## REQUIRED WORK
Quote the whole listing exactly. Leave the pictures out of your copy.

## THE DATA
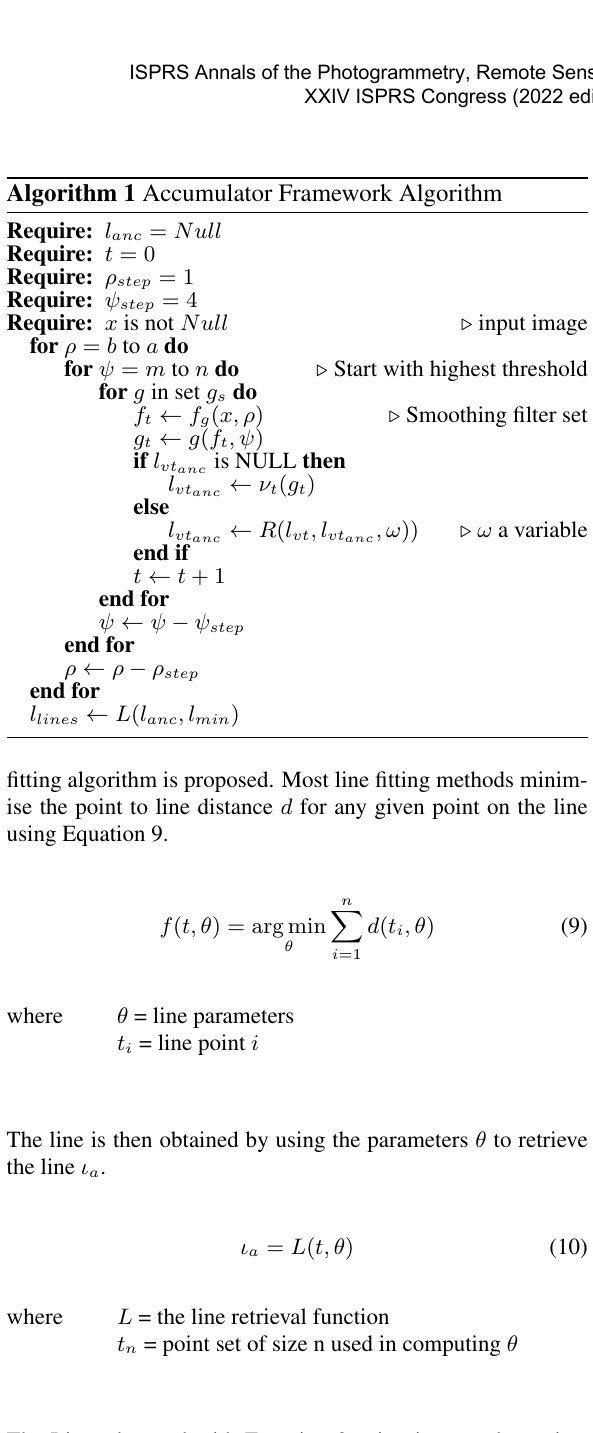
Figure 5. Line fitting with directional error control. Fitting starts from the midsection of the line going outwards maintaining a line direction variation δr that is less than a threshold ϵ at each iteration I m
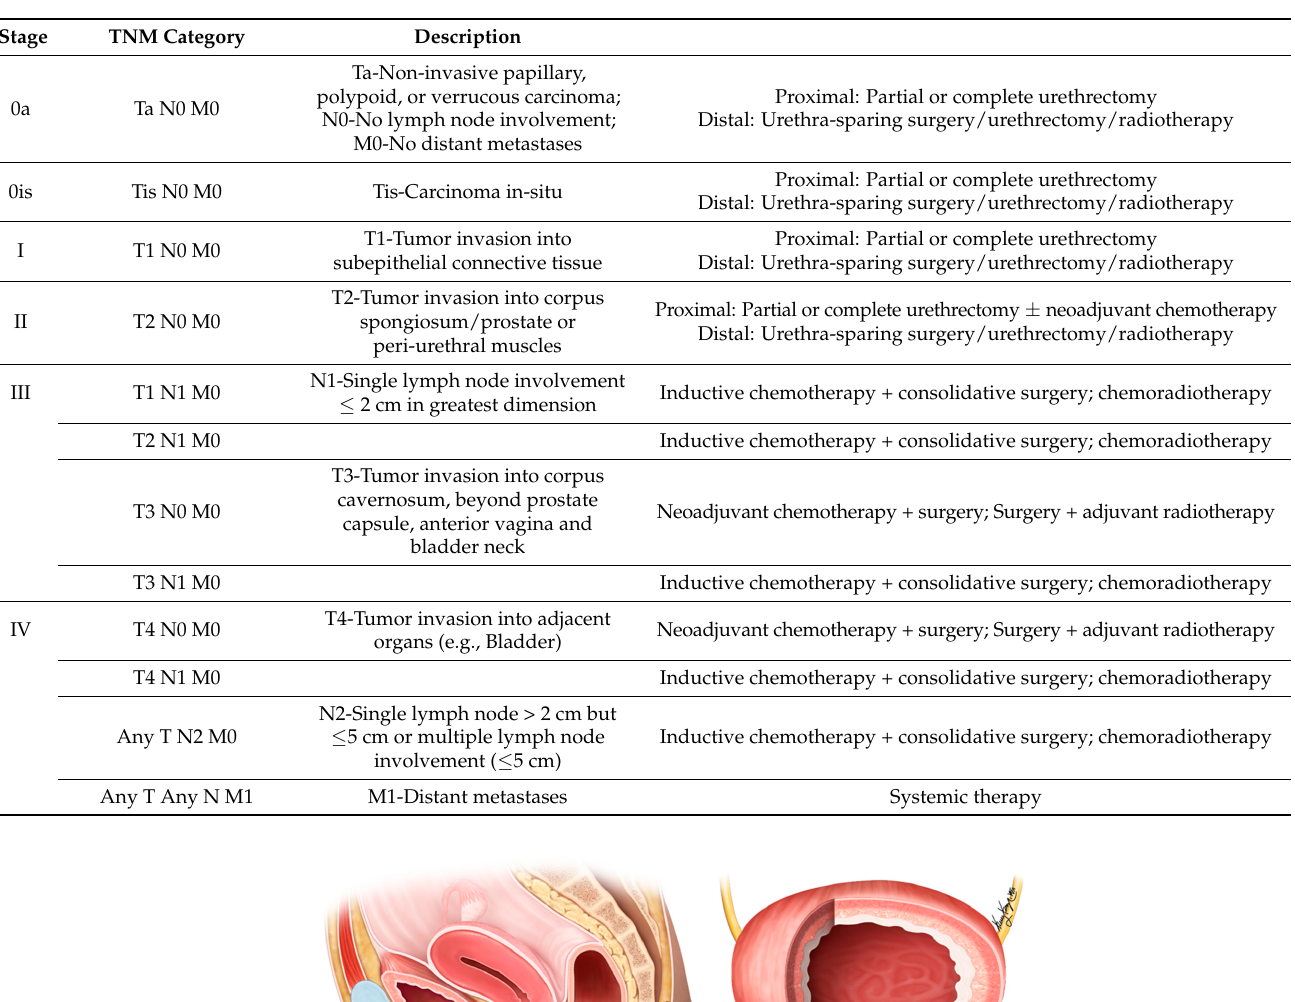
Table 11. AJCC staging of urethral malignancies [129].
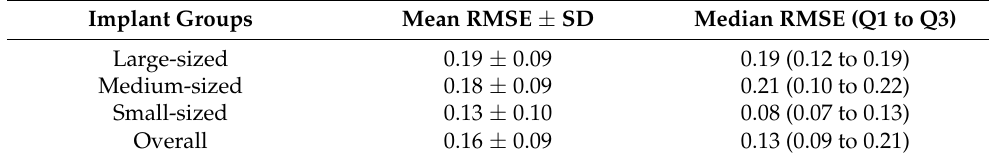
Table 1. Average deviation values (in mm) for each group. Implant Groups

## OUTPUT OF THE TASK
Figure 5. Line fitting with directional error control. Fitting starts from the midsection of the line going outwards maintaining a line direction variation δr that is less than a threshold ϵ at each iteration I m
Table 11. AJCC staging of urethral malignancies [129].
Table 1. Average deviation values (in mm) for each group. Implant Groups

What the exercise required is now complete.